As with anything else, there is a seemingly insignificant catch that may sometimes be hard to come by:     it      doesn't          exist.  (WHAT?!!?!!???!?!) 

Real life  is not like the aesthetically pleasing and carefully crafted lives I see on Instagram all the time?



I introduce you, reader, to the not-so cliché and robotic version of life which is as follows:

In the case you may still (somehow) be unaware, life is actually a complete and utter mess. It is chaotic, unapologetic, unorganized and sometimes extremely unpleasant. The idea that life is 50 shades of perfect is an unfortunate lie, and whoever feeds such lie  needs to carefully and swiftly excuse themselves from cloud 9.



I have made the fall from the cloud myself (many times) and what I have realized is this:

1. I have a resting bitch face.

2. My definition of flawless when I 'wake up' is hair twice the size of my face and a new neighbor resting on my right cheek that goes by the name Zit.

3. Sometimes I have the energy to go on a 25 mile run (exaggeration noted: 25 miles is 25 miles. I rest my case.) and sometimes my journey to the gym is a long and nasty parade of quiet cursing and unrelenting instances of banging my head against hard surfaces.  (no exaggeration here. Sadly.)

4. My 'water-resistant' eyeliner lies to me.

5. Time is my friend only when there is nothing to do, and then packs its bags and disappears when my list of to do's becomes greater then my capacity for sanity.

6. Some people are just.....not nice.

Even as I sit to write this post, I must note that there is about 3094706 other priorities that I am pushing to the darkest depths of my mind, and they will maintain suffocated there until life offers me a cruel reminder that I need to get them out. Example: My car needed an oil change, but Netflix rudely distracted me. My car now does not start.

It is through the madness and the trying tribulations of these first world problems, that a realization often surfaces.A realization that not every moment is Instagram post-ready, and that not every hair falls into place where you want it, when you want it, how you want it. (Damn hair.)

But it is like the ever so wise Amy Schumer says:


“The moments that make life worth living are when things are at their worst and you find a way to laugh.”



For me, the term train-wreck  has taken on new meaning. The term, I find, stretches far beyond its original assumption  when used to describe someone. (Deep I know.) A train wreck can be anyone, at anytime. No one is immune to messing up, to feeling insane, and to wanting to do so much with so little. 

I am in many ways, on many occasions an absolute, way in over-my-head, out-of-this -world train wreck. My mornings are not always bright, and my cup  of coffee is not always big enough. Yet something amazing comes out of living in a not-so perfect world; when something does go right, or when my hard work does pay off,  or when life actually decides to be somewhat kind, I can appreciate it so much more.

Yes my (perceivable) rant of negativity is actually attempting to breed something positive: life can be a mess, but life can  also be awesome.
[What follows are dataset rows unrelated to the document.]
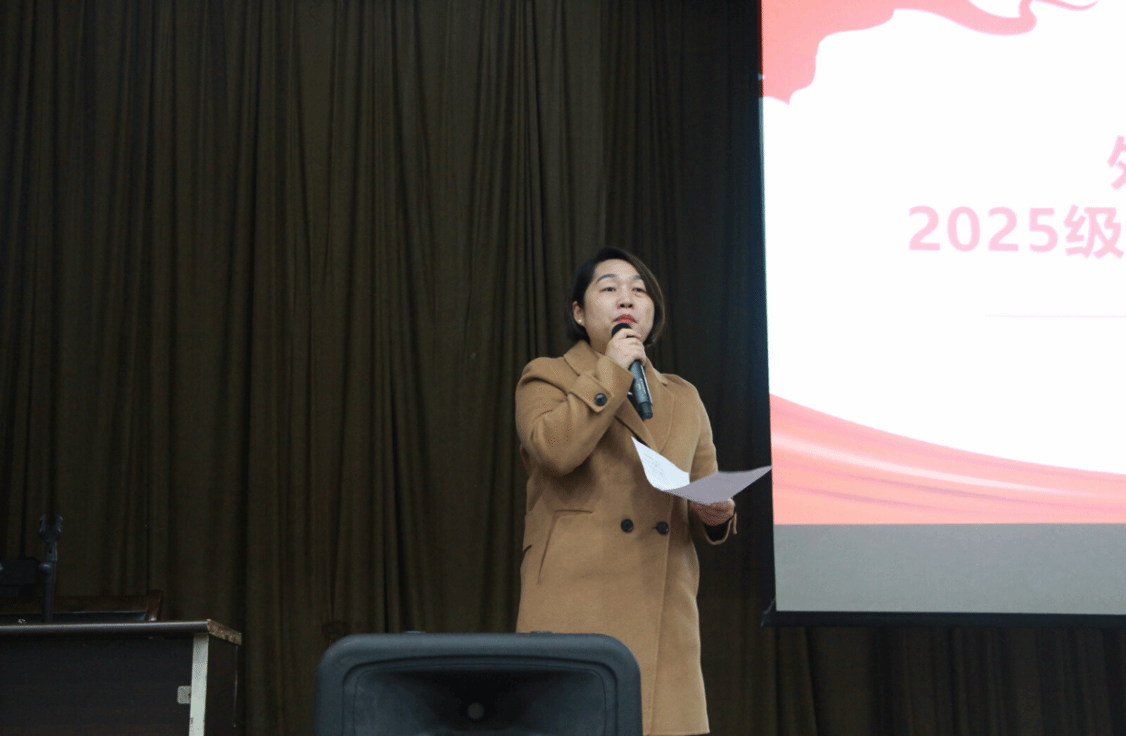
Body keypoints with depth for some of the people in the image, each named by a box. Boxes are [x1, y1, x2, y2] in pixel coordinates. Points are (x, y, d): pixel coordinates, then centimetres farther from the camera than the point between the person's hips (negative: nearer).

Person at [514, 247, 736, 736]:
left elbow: (707, 495, 24)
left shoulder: (683, 398, 23)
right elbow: (553, 449, -12)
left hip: (664, 611, 4)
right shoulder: (546, 378, 9)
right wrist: (610, 371, -4)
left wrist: (715, 515, 0)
From this contradiction is born: an awesome mess.

SO, What does it mean to be a train wreck? Not always Instagram- ready, (taking 62 selfies and finding the perfect combinations of filters is both tedious and mentally exhausting) and not always the way our good 'ole pal 'Society' tries to sell it. To be a train-wreck is to forget to put on your alarm the night before for work, to cave in and eat eleven double chocolate chip cookies instead of the one you promised you were going to stop at, to cry in your best friends arms after a rough night in town, and to wear white linen pants on the day your period decides to drop by.

To be a train wreck is to be human. And I would not want it any other way.

And with that I sign off,

XO-Adri

(P.S: No, Amy Schumer's feature in my post about what it means to be a 'train-wreck' is no coincidence.)